## What to work on:
Give again, exactly as written, each line of the material below starting at the line that contains "is a photomicrograph" and ending at the line that contains "is a histopathology". Both ends count, and no other line does.

## Information given:
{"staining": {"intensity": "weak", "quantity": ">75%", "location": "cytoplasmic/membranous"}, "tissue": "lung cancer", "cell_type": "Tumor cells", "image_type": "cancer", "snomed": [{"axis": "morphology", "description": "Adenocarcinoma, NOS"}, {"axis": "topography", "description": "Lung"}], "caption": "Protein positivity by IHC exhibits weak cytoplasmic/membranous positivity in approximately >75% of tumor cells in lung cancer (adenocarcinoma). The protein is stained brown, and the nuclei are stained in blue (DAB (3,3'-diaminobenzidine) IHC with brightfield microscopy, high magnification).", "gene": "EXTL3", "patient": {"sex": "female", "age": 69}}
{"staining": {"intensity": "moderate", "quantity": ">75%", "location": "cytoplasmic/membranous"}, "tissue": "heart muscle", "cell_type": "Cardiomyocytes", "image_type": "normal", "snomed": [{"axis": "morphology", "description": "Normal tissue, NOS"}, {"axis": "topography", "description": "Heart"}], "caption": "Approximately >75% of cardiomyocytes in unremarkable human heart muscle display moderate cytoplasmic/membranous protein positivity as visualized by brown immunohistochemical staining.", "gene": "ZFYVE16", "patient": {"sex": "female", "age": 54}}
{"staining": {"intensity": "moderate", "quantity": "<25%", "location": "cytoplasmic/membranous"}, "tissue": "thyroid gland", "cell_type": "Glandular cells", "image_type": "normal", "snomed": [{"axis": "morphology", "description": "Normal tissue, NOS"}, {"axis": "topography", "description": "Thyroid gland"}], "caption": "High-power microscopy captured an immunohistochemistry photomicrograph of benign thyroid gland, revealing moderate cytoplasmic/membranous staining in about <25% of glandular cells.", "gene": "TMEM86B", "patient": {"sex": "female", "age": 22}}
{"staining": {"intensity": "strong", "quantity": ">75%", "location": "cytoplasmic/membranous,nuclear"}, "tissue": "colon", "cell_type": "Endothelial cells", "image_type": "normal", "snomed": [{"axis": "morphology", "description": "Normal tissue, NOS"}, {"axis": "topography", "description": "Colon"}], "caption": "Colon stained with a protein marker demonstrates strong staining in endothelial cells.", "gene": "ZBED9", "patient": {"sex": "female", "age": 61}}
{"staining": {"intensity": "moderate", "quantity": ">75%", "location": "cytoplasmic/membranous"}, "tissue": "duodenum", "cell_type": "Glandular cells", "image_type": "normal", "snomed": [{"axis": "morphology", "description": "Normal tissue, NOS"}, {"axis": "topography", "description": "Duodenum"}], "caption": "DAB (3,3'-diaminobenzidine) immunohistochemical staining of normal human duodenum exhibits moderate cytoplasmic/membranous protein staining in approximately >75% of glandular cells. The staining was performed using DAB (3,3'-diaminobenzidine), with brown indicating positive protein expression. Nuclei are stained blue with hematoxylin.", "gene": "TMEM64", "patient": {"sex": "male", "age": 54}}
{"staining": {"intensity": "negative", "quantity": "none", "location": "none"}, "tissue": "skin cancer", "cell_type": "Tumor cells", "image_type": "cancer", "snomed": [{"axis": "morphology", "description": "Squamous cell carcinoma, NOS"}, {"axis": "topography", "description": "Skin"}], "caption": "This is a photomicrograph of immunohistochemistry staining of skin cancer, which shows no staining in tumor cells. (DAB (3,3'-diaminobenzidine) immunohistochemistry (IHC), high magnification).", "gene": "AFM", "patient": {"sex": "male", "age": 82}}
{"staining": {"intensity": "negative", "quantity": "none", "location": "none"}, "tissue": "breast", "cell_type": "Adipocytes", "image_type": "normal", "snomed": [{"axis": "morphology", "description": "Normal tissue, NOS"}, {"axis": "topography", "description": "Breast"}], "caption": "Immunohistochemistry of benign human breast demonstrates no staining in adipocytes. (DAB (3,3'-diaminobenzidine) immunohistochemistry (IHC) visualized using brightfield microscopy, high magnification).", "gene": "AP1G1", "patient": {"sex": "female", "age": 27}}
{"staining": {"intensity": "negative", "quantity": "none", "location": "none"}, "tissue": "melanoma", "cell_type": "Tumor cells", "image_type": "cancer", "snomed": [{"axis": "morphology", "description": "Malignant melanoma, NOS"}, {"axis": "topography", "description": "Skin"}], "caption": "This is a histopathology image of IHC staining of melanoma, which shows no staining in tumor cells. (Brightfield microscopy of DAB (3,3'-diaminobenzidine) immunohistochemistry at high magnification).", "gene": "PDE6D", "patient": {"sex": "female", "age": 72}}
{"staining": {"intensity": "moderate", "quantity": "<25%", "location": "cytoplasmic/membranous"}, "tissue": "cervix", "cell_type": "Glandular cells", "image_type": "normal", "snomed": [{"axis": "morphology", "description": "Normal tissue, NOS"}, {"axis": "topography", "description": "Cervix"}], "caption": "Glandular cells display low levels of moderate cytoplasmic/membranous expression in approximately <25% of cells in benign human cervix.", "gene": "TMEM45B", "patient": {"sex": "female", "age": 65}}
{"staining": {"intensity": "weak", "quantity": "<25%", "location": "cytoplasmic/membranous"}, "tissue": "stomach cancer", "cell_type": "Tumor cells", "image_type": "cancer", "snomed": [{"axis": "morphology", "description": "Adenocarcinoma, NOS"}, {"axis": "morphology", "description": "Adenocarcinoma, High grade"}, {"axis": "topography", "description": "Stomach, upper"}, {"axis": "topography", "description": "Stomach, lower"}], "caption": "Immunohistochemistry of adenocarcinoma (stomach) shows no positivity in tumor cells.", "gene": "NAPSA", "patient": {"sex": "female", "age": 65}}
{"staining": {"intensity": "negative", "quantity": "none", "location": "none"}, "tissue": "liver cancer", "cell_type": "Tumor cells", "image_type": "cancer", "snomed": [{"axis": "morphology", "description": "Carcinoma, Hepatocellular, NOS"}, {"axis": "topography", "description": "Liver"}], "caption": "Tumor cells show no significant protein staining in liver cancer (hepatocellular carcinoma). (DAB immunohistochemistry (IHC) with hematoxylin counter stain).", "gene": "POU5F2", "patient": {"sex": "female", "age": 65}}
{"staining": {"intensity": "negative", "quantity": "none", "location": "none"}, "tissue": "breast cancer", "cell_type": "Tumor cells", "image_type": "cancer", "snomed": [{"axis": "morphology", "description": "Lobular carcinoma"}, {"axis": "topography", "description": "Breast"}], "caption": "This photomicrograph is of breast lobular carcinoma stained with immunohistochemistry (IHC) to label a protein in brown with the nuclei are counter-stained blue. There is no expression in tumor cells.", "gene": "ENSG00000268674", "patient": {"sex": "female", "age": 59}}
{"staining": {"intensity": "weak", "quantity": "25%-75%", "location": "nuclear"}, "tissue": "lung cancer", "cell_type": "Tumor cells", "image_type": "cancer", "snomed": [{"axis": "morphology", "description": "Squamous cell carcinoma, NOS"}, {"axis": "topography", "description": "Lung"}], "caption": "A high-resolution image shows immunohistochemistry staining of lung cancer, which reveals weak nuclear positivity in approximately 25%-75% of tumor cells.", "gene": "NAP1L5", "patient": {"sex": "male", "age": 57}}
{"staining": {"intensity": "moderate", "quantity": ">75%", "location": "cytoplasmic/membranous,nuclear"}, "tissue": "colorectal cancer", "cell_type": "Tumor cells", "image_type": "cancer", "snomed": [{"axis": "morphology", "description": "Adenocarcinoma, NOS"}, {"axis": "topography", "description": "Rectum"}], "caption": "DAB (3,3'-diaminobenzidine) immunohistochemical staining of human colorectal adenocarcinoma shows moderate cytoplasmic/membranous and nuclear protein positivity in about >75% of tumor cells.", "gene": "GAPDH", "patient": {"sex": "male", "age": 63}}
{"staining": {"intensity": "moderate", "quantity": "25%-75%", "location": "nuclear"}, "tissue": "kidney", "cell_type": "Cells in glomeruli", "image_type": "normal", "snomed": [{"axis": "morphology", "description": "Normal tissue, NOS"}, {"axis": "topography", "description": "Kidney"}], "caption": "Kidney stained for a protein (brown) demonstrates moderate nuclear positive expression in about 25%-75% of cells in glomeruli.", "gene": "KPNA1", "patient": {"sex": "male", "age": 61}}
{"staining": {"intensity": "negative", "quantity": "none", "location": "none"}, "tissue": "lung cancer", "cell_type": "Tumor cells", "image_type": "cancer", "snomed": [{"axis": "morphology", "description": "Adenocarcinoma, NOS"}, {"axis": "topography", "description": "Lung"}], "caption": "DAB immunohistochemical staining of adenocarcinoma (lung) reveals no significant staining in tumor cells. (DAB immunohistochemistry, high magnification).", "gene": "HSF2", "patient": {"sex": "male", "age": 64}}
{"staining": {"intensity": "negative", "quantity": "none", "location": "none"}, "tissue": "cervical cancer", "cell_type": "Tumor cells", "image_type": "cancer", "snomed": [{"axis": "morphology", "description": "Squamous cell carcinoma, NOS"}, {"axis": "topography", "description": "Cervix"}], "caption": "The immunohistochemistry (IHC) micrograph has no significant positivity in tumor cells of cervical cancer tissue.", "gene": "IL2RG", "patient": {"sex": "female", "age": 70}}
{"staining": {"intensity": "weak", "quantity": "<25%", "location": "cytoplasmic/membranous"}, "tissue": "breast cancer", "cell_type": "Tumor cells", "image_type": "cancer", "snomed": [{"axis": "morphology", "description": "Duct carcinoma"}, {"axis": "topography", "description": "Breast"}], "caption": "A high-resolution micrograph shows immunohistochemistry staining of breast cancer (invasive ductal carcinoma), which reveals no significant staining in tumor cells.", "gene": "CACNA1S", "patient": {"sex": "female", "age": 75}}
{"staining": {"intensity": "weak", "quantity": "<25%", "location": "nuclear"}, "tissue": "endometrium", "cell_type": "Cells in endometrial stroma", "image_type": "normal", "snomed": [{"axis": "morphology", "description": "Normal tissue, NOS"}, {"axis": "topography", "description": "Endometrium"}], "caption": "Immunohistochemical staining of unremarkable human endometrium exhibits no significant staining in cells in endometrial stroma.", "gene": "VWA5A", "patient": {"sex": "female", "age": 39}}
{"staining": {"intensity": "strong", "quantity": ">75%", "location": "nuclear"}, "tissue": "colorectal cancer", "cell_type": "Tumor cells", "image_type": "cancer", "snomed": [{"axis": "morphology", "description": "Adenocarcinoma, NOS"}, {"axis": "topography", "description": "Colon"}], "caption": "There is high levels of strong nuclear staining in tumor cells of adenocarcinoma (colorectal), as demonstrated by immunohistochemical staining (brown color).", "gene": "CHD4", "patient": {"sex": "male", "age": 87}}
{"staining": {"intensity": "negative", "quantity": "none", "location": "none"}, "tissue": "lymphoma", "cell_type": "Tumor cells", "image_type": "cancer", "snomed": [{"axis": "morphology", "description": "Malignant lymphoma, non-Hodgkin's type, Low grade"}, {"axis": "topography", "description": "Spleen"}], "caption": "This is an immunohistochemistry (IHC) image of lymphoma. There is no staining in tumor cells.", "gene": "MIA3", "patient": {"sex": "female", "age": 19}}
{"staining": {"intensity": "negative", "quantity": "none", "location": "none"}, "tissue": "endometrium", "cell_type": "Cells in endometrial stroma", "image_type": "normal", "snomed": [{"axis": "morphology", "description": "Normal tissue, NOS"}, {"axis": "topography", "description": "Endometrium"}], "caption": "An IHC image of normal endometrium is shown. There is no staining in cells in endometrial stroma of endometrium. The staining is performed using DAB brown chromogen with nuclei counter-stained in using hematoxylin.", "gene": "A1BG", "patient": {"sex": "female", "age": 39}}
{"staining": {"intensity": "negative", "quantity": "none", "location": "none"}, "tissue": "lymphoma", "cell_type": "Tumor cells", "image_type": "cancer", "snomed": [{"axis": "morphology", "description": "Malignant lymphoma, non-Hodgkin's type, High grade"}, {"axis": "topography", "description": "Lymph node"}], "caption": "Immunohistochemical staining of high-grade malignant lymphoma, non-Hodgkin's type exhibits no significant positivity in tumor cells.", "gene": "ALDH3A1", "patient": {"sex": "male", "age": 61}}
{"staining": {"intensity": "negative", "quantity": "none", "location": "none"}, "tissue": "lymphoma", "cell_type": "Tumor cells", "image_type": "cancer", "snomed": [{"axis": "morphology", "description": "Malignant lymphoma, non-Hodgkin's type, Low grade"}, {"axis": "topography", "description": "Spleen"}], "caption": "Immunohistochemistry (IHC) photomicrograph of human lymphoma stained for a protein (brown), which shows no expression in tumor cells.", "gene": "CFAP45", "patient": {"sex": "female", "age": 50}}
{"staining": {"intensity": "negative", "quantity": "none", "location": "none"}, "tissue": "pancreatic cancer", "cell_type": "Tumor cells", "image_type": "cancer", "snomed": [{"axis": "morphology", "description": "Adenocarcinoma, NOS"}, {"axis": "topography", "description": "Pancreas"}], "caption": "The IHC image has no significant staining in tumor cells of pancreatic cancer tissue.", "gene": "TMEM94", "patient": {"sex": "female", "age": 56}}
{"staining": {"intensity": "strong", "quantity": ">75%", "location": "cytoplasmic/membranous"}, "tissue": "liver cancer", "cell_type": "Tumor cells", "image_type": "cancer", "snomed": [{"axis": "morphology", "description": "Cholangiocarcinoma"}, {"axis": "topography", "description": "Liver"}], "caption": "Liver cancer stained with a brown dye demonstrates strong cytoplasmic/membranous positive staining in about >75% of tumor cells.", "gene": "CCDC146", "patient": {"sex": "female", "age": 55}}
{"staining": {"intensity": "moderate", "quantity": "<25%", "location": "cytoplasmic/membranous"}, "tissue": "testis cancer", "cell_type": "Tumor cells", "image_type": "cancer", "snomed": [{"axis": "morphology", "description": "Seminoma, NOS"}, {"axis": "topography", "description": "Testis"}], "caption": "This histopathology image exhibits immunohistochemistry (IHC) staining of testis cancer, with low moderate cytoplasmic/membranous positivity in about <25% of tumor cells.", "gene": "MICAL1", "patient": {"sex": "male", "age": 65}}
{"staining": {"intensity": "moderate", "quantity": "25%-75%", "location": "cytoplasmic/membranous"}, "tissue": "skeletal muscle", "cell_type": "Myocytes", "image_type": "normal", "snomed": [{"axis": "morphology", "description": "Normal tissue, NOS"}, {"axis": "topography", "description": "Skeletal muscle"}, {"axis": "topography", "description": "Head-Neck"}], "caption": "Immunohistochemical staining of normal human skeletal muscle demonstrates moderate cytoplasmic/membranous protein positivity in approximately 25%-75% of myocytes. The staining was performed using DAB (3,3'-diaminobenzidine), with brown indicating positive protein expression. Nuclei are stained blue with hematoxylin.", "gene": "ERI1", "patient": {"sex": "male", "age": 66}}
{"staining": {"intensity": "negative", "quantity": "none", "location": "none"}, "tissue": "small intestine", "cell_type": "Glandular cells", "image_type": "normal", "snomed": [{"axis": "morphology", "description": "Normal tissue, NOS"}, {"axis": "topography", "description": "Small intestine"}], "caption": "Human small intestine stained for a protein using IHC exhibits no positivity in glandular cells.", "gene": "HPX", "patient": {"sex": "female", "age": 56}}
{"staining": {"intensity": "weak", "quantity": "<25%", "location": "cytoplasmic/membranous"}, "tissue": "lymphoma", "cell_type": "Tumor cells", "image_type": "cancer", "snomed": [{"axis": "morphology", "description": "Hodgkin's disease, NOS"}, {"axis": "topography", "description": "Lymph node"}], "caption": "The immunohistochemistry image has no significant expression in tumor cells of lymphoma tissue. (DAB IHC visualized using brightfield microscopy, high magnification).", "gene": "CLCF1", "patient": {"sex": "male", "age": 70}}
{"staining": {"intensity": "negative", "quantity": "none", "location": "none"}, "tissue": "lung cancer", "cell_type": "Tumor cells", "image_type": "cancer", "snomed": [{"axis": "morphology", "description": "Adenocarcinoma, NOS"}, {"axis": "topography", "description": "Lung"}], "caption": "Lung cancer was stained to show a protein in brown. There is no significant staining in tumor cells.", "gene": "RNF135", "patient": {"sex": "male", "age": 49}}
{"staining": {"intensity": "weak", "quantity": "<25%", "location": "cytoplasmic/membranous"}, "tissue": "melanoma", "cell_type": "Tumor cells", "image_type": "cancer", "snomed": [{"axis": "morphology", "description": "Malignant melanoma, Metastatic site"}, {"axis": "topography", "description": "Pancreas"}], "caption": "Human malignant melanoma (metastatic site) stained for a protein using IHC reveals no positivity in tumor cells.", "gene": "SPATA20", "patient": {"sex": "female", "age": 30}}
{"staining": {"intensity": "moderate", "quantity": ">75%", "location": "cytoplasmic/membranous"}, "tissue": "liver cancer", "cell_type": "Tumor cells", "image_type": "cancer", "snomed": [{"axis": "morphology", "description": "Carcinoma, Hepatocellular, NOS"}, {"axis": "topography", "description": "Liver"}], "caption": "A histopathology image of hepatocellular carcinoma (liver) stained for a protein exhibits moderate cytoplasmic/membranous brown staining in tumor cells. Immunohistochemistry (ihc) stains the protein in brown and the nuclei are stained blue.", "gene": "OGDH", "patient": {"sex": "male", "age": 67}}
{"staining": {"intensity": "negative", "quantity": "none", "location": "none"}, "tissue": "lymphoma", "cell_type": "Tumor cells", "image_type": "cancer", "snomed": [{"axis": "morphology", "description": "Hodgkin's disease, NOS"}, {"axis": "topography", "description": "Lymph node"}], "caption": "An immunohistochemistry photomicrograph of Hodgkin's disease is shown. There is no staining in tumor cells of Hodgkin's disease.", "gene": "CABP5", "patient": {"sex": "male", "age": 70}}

## Response to this task:
{"staining": {"intensity": "negative", "quantity": "none", "location": "none"}, "tissue": "skin cancer", "cell_type": "Tumor cells", "image_type": "cancer", "snomed": [{"axis": "morphology", "description": "Squamous cell carcinoma, NOS"}, {"axis": "topography", "description": "Skin"}], "caption": "This is a photomicrograph of immunohistochemistry staining of skin cancer, which shows no staining in tumor cells. (DAB (3,3'-diaminobenzidine) immunohistochemistry (IHC), high magnification).", "gene": "AFM", "patient": {"sex": "male", "age": 82}}
{"staining": {"intensity": "negative", "quantity": "none", "location": "none"}, "tissue": "breast", "cell_type": "Adipocytes", "image_type": "normal", "snomed": [{"axis": "morphology", "description": "Normal tissue, NOS"}, {"axis": "topography", "description": "Breast"}], "caption": "Immunohistochemistry of benign human breast demonstrates no staining in adipocytes. (DAB (3,3'-diaminobenzidine) immunohistochemistry (IHC) visualized using brightfield microscopy, high magnification).", "gene": "AP1G1", "patient": {"sex": "female", "age": 27}}
{"staining": {"intensity": "negative", "quantity": "none", "location": "none"}, "tissue": "melanoma", "cell_type": "Tumor cells", "image_type": "cancer", "snomed": [{"axis": "morphology", "description": "Malignant melanoma, NOS"}, {"axis": "topography", "description": "Skin"}], "caption": "This is a histopathology image of IHC staining of melanoma, which shows no staining in tumor cells. (Brightfield microscopy of DAB (3,3'-diaminobenzidine) immunohistochemistry at high magnification).", "gene": "PDE6D", "patient": {"sex": "female", "age": 72}}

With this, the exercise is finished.